Thanks to its connections to Latin America through its historical and linguistic links, and Europe through its European Union (EU) membership, Spain provides tons of global expansion opportunities to foreign businesses. With roughly 47 million residents, Spain is the fourth biggest EU state in terms of population. Since shifting from dictatorship to democracy (1975-1982), the country has seen rapid modernization. Despite all these, hiring employees in the country is an arduous task. Here are the 4 biggest challenges of hiring staff in Spain.
Overeducated Yet Underskilled Workforce
A 2016 study by Davia and other researchers found out that Spain had the most overeducated males in Europe. It also had the 4th most overeducated women, behind Italy, Greece, and Portugal. Surprisingly, various studies have also shown that most Spaniards don’t have the additional skills that their academic credentials imply they have. Employers must be aware of this challenge when hiring staff in Spain. They should consider implementing onboarding and training programs in their companies. That way, new hires would be equipped with the relevant skills to help them effectively do what they were hired for.
Complex Rules and Provisions around the Collective Bargaining Agreements (CBAs)
CBAs define many regulations regarding compensation and working conditions in Spain. And these CBAs are not just between unions and individual companies, but they also apply to certain sectors in some geographical areas. For instance, there is a sectoral CBA for the hospitality industry in the Malaga area that mainly covers employees in the restaurants, bars, and hotels on the Costa del Sol.
The typical working week in Spain is 40 hours, with a maximum of nine hours allowed per day and a maximum of 80 hours of overtime allowed per year. But employers can adjust these levels by putting a CBA in place.
There must be a break of 12 hours or more between the end of one working day and the beginning of the next. And this regulation is currently being thoroughly enforced. In fact, a law was enforced in May 2019 requiring businesses to document the daily working hours of their workers and to keep this documentation for four years.
Each new employee’s contract must be listed with social security before the commencement of employment and with the national employment service within the first ten days after the new employee officially starts working. Most new employees stay on probation for two months, except for companies with less than 25 workers (roughly three months) and skilled technical personnel (six months).
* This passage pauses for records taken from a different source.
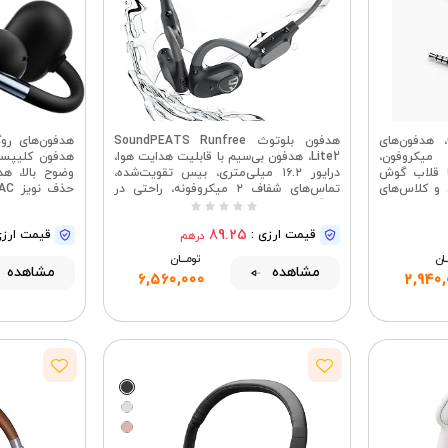
هدفون‌های روگوشی OKCSC، هدفون‌های
هدفون بلوتوث SoundPEATS Runfree
 با میکروفون،
Lite2، هدفون بی‌سیم با قابلیت هدایت هوا،
هدفون کلیپسی
ا قلاب گوش
درایور ۱۶.۲ میلی‌متری، بیس تقویت‌شده،
 و کلاس‌های
تماس‌های شفاف ۲ میکروفونه، راحتی در
ای هوشمند،
قرارگیری، هدفون بلوتوث ۵.۳، مناسب برای
ترهای رومیزی
ورزش و کار، APP
89.25
قیمت ارزی :
قیمت ارزی
درهم
ــان
تومــــــان
مشاهده
مشاهده
6,560,000
2,940,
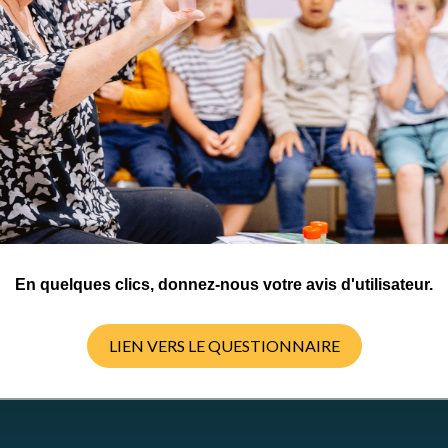
er
En quelques clics, donnez-nous votre avis d'utilisateur.
LIEN VERS LE QUESTIONNAIRE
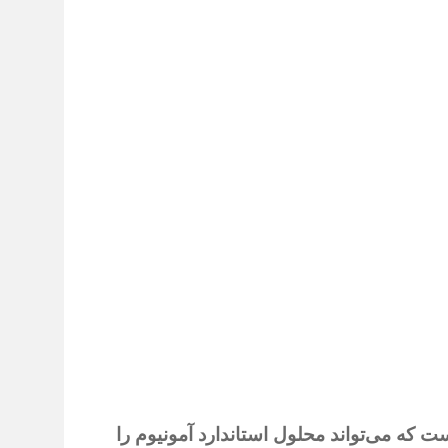
 که می‌تواند محلول استاندارد آمونیوم
را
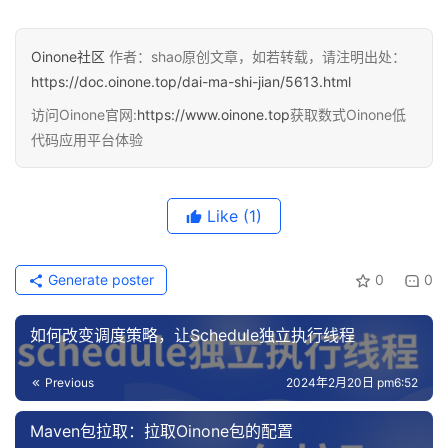
Oinone社区
作者：shao原创文章，如若转载，请注明出处：
https://doc.oinone.top/dai-ma-shi-jian/5613.html
访问Oinone官网:
https://www.oinone.top
获取数式Oinone低
代码应用平台体验
Like
(1)
Generate poster
0
0
如何改变调度策略，让Schedule独立执行线程
Previous
2024年2月20日 pm6:52
Maven包拉取：拉取Oinone包的配置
Employees in Spain must be paid every month or more often based on the employment contract and CBAs. On top of the mandatory 12 monthly payments, most CBAs demand two extra payments in July and December that are pro-rated and added to the usual monthly payrolls. Employers are required to make all payments to the employees through a direct bank deposit or by check. If an employer opts to make payments by check, they must issue a payslip that clearly indicates the amount of money paid and withholdings to be signed by the worker.
Tax and Withholding Requirements
Companies in Spain must subtract income tax from the salaries of their employees. The tax is split into two equivalent halves: regional tax and state tax. And the rates for this tax steadily increase as monthly earnings increase. For instance, a salary of €12,450 (around $14,100) will attract an income tax of 19 percent, while that of above €60,000 (around $67,900) will attract an income tax of 45 percent.
These deductions are submitted to Spain’s Tax Authority, except in Navarra and Basque regions where income taxes are submitted to local authorities. On top of that, some provisions define when employers must tender their tax payments – those with over €6,010, 121 (approximately $7,107,761) to pay in tax returns must make their payments every month, while all other companies must do so at the end of every quarter. Employers must also withhold social security contributions from their employees’ salaries and submit them to the country’s social security authority.
Multinational companies considering expanding their businesses to Spain should consider partnering with experienced professional employer organizations (PEOs) to help them navigate all the challenges that come with hiring staff in Spain. A global PEO will save them from the time-consuming and costly process of setting up a legal presence abroad. Given that the PEO is familiar with all the foreign labor laws, it’ll handle compliance management seamlessly. The PEO will also handle their Spain payroll functions, allowing them to concentrate on meeting their business goals.
Businesses looking to hire staff in Spain must be prepared to deal with a unique set of challenges and obstacles. And the biggest challenge they’ll face is complying with complex regulations around CBAs. Outsourcing the hiring function to a PEO is a great way to work through the challenges and hurdles of hiring employees in Spain.